In the recent study, researchers demonstrated in mouse models that fibrin, typically involved in blood clotting, hinders the cell-signaling pathway pivotal for neuron creation in the cerebellum. This was corroborated using brain scans from nearly 60 preterm babies. Petersen notes that no other blood protein exhibited the same inhibitory effect on this pathway, pinpointing fibrin as a promising therapeutic target for infants affected by brain bleeds.
Target for Treatment
The study’s implications extend beyond neonatal care, as the signaling pathway under scrutiny (known as the “sonic hedgehog” pathway, or SHH) plays vital roles in human development and is associated with various diseases.
Collaborating with Senior Investigator Dr. Katerina Akassoglou’s lab at Gladstone, Petersen delves into understanding how blood leakage into the brain triggers neurological diseases by interfering with the brain’s immune system, leading to harmful effects on cognition and motor functions.
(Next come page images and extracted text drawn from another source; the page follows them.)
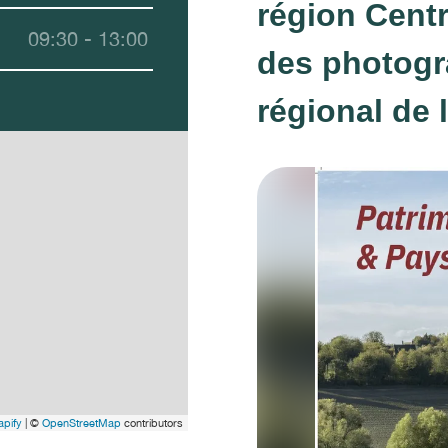
région Centre
09:30 - 13:00
des photogr
régional de l
pify
| ©
OpenStreetMap
contributors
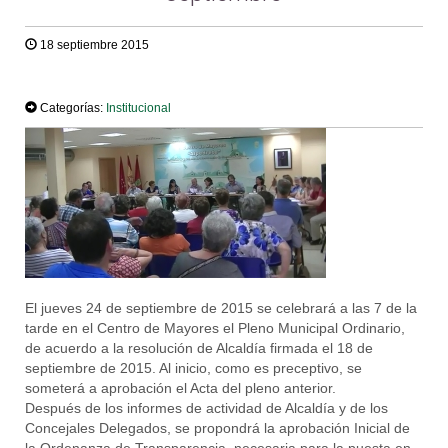
18 septiembre 2015
TWEET
Categorías:
Institucional
El jueves 24 de septiembre de 2015 se celebrará a las 7 de la
tarde en el Centro de Mayores el Pleno Municipal Ordinario,
de acuerdo a la resolución de Alcaldía firmada el 18 de
septiembre de 2015. Al inicio, como es preceptivo, se
someterá a aprobación el Acta del pleno anterior.
Después de los informes de actividad de Alcaldía y de los
Concejales Delegados, se propondrá la aprobación Inicial de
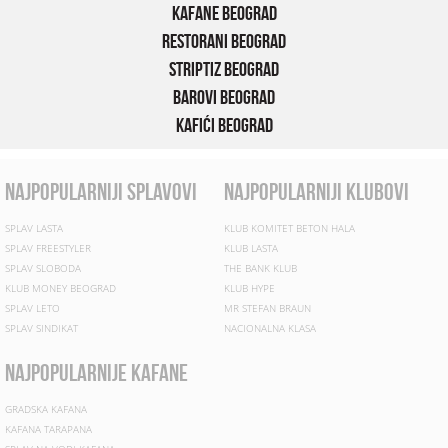
Kafane Beograd
Restorani Beograd
Striptiz Beograd
Barovi Beograd
Kafići Beograd
najpopularniji splavovi
najpopularniji klubovi
SPLAV LASTA
KLUB KOMITET BETON HALA
SPLAV FREESTYLER
KLUB LASTA
SPLAV SLOBODA
THE BANK KLUB
KLUB MONEY BEOGRAD
KLUB HYPE
SPLAV LETO
MR STEFAN BRAUN
SPLAV SINDIKAT
NACIONALNA KLASA
najpopularnije kafane
GRADSKA KAFANA
KAFANA TARAPANA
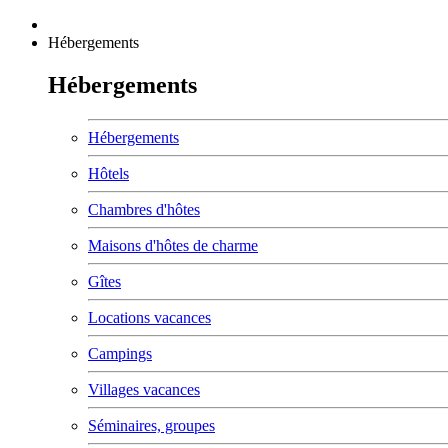
Hébergements
Hébergements
Hébergements
Hôtels
Chambres d'hôtes
Maisons d'hôtes de charme
Gîtes
Locations vacances
Campings
Villages vacances
Séminaires, groupes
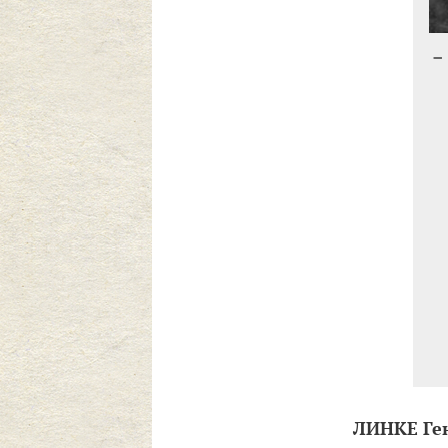
ЛИНКЕ Ген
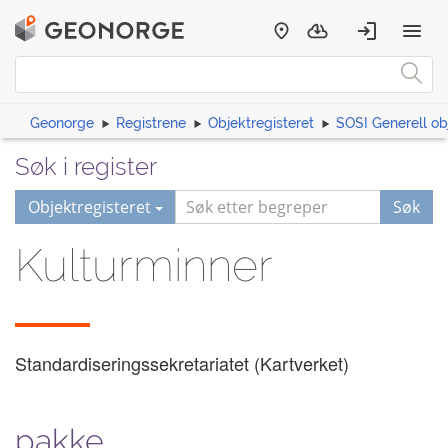
Geonorge
Registrene
Objektregisteret
SOSI Generell ob
Søk i register
Objektregisteret
Søk
Kulturminner
Standardiseringssekretariatet (Kartverket)
pakke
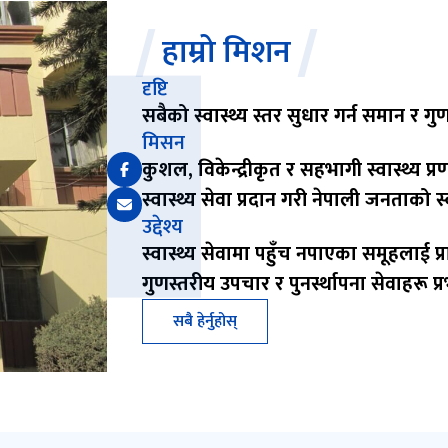
हाम्रो मिशन
दृष्टि
सबैको स्वास्थ्य स्तर सुधार गर्न समान र गुण
मिसन
कुशल, विकेन्द्रीकृत र सहभागी स्वास्थ्य 
स्वास्थ्य सेवा प्रदान गरी नेपाली जनताको स्
उद्देश्य
स्वास्थ्य सेवामा पहुँच नपाएका समूहलाई प्र
गुणस्तरीय उपचार र पुनर्स्थापना सेवाहरू प्
सबै हेर्नुहोस्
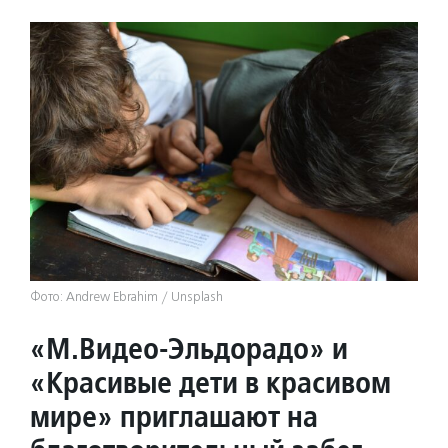
Фото: Andrew Ebrahim / Unsplash
«М.Видео-Эльдорадо» и
«Красивые дети в красивом
мире» приглашают на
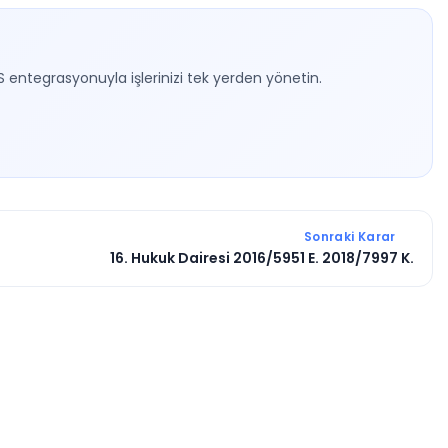
S entegrasyonuyla işlerinizi tek yerden yönetin.
Sonraki Karar
16. Hukuk Dairesi 2016/5951 E. 2018/7997 K.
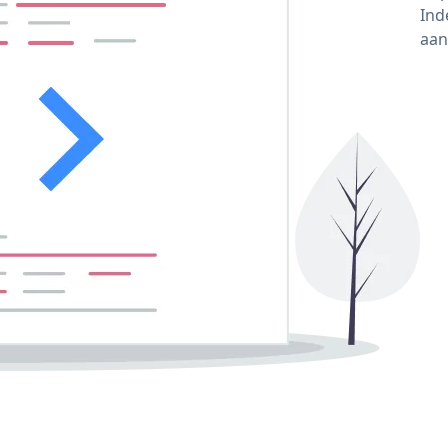
Ind
aan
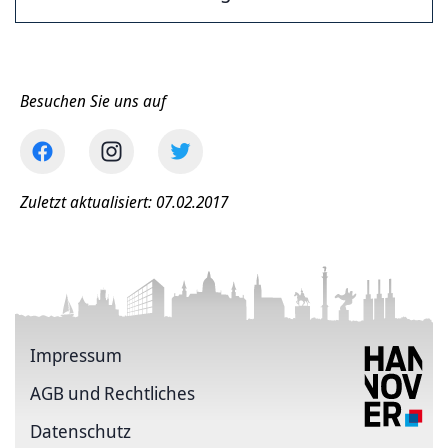
Besuchen Sie uns auf
Zuletzt aktualisiert: 07.02.2017
Impressum
AGB und Rechtliches
Datenschutz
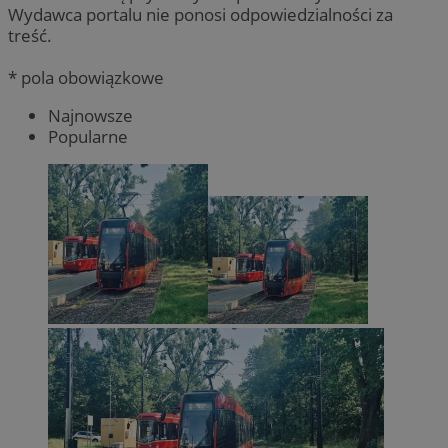
Wydawca portalu nie ponosi odpowiedzialności za
treść.
* pola obowiązkowe
Najnowsze
Popularne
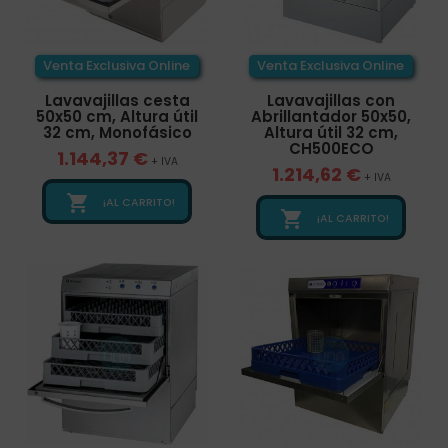
Venta Exclusiva Online
Venta Exclusiva Online
Lavavajillas cesta
Lavavajillas con
50x50 cm, Altura útil
Abrillantador 50x50,
32 cm, Monofásico
Altura útil 32 cm,
CH500ECO
1.144,37 €
+ IVA
1.214,62 €
+ IVA

¡AL CARRITO!

¡AL CARRITO!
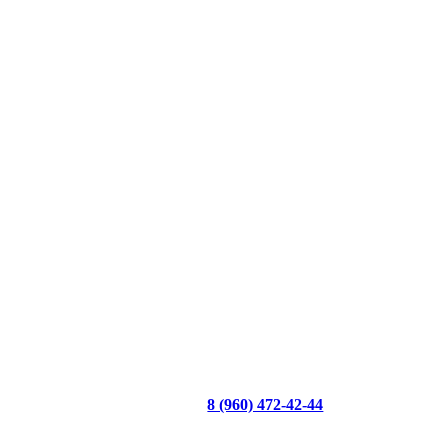
8 (960) 472-42-44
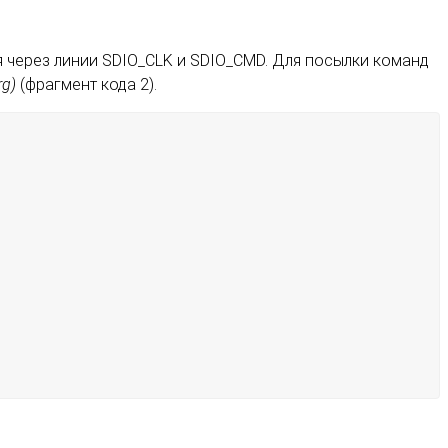
 через линии SDIO_CLK и SDIO_CMD. Для посылки команд
g)
(фрагмент кода 2).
“The detrimental effects of blood in the developing brain suggest new insights into neurodevelopmental disorders linked to preterm births,” says Akassoglou, also the director of the Gladstone-UCSF Center for Neurovascular Brain Immunology. “Neutralizing fibrin’s toxic effects in the brain presents a promising therapeutic avenue for neurological diseases and potentially for treating the youngest patients.”
Akassoglou’s team previously developed a drug, a therapeutic monoclonal antibody, that specifically targets fibrin’s harmful properties while preserving its clotting function. This fibrin-targeting immunotherapy has shown protective effects in conditions like multiple sclerosis and Alzheimer’s disease in mice and is currently in Phase 1 clinical trials by Therini Bio.
“We are optimistic about our ability to identify the cause of enduring neurological issues in preterm babies due to brain bleeding and the potential treatment target we have discovered,” Petersen remarks. “Our study lays the foundation for exploring our therapeutic approach in developmental brain injury and other conditions involving neurovascular disruption or abnormal SHH signaling.”
Shaping Early Life
Over the past three years, Petersen has led the study, beginning with observations of smaller cerebellums in premature babies over time. Working with MRI experts and neurologists at UCSF, the team connected the reduced cerebellum size to brain bleeding rather than other possible causes.
“During this critical developmental phase, the cerebellum undergoes rapid changes and is highly vulnerable to injury,” states Petersen. “Any factor impeding the SHH pathway could significantly impact the brain, prompting us to investigate fibrin’s role.”
In conjunction with MRI analyses led by Dr. Dawn Gano, a pediatric neurologist at UCSF, the team conducted experiments in animal models to comprehend how fibrin influences the SHH pathway and neuron growth.
Dr. Lennart Mucke, director of the Gladstone Institute of Neurological Disease, praises the research for addressing a fundamental biomedical query and its potential to prevent lasting neurological issues stemming from early infancy.
“The team’s discovery promises to potentially alter the life trajectory of young patients with brain bleeds,” Mucke affirms. “The current focus is on expediting the translation of this research to clinical practice.”